3.2 The Company may make any change to the specification, design, materials or finishes of the Goods which are:
3.2.1 required to conform with any applicable safety, statutory or regulatory requirement; or
3.2.2 do not materially affect their quality or performance.
3.3 The Company will only perform Services which are ancillary to, or relating to, Goods provided under a Contract.
3.4 The Services will only be performed by the Company at the Service Point.
3.5 The Company shall use all reasonable endeavours to perform the Services:
3.5.1 to the standard required for the issue of a Final Inspection Certificate;
3.5.2 promptly, but time shall not be the essence for the performance of the Services.

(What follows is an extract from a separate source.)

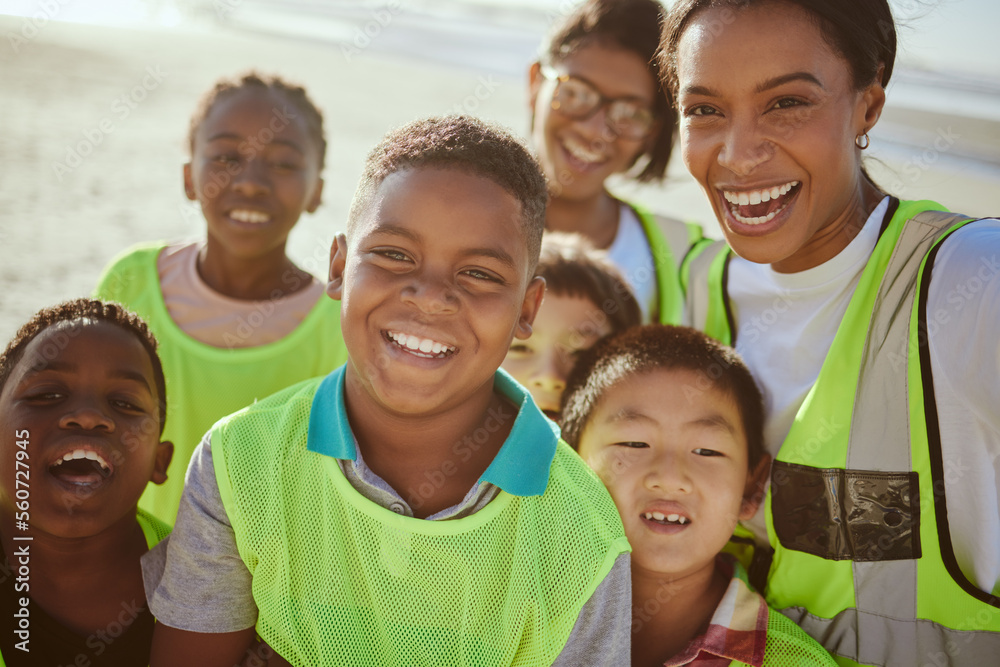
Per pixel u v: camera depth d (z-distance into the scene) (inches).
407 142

3.6 The Company shall have the right to make any changes to the Services which are necessary to comply with applicable safety, statutory or regulatory requirements, or which do not materially affect the nature or quality of the Services, and the Company shall notify the Buyer in any such event.
4. PRICE AND PAYMENT
4.1 The price for the Goods or Services will be the price set
out in the Company’s published price list current at the date of delivery of Goods or performance of Services
or as otherwise notified by the Company to the Buyer prior to the Contract being made. Orders for Goods valued below £2000 (before VAT) are exclusive of any costs of packaging and carriage, VAT and any other applicable sales tax or duty which will be added to the sum in question. Orders for Goods valued greater than
£2000 (before VAT) and which are to be dispatched from the Company’s warehouse within the United Kingdom are inclusive of any costs of packaging and carriage within the United Kingdom but exclusive of VAT and any other applicable sales tax or duty will be added to the sum in question.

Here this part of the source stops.